No, you are not wrong, but I believe in software there is always a balance. If
I have a problem, and you've said you would fix it, it is reasonable for me to
expect some things out of our arrangement: dates, notifications, whatever. It
varies by how anal I am and how much I trust you or don't trust you to make my
problem go away.

Even if there is no customer-vendor relationship, let's say you are working on
your own for your own startup, or you are doing your own thing for Google or
somebody. Even then you still have to meet some dates. Once you promise a
beta, guess what? Code's gotta happen between now and then. If people ask you
what you're doing, it might help to have a powerpoint, email, song, or
something to be able to explain what your plan is.

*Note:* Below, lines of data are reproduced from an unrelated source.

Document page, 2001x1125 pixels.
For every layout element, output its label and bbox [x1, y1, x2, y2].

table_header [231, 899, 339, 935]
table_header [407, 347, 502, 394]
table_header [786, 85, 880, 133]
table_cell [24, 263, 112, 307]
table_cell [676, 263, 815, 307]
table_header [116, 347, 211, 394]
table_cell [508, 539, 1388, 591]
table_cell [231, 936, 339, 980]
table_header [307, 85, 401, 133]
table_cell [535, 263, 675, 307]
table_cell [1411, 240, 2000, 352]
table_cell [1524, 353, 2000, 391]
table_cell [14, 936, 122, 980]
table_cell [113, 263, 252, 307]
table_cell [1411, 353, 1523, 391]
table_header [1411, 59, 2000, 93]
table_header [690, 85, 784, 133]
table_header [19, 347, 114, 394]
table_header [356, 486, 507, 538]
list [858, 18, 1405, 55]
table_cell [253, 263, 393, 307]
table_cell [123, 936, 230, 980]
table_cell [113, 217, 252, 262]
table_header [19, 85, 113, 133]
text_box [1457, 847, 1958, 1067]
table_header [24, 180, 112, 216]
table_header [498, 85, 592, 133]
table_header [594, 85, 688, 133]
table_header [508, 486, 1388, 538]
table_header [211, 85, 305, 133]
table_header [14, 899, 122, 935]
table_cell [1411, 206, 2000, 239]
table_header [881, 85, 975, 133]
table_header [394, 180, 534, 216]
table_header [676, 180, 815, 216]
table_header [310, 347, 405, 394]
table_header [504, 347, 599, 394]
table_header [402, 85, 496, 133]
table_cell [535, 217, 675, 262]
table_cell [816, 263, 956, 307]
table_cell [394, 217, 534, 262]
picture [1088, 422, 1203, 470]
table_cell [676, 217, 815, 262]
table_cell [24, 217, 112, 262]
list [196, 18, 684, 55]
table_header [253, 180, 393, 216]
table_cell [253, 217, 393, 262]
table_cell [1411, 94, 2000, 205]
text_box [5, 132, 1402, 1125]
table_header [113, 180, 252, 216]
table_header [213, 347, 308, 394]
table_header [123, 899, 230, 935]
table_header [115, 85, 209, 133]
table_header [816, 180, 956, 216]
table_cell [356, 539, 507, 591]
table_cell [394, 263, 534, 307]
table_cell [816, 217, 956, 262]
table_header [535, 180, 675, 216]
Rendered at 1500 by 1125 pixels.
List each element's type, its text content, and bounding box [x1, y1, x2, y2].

I don't know if you're a prima donna or not, but I do know that early in my
programming experience, I thought code was an art form. Later on I realized
that they call it software engineering for a reason: you can make solutions
happen with some kind of repeatability. That doesn't mean there isn't
creativity involved, but it means that sometimes we flatter ourselves with
thinking we're being creative when really we're just reinventing the wheel and
putting our name on it.

Think of it like writing a piece of music. You can be as creative as you want,
but still there is a lot of pre-existing stuff that you must deal with:
measures, notation, instruments, schedules, patrons, etc. Yes -- you can throw
any and all of that away, but THAT only works if you understand what each part
contributes. So there's no free ride: you just can't declare yourself creative
and immune to the imposition of the rest of reality. So yes, you can expect
somebody to ask for dates, requirements, etc -- that's what outsiders always
do. I imagine some places are worse about it than others.

That's just my opinion, for what it's worth.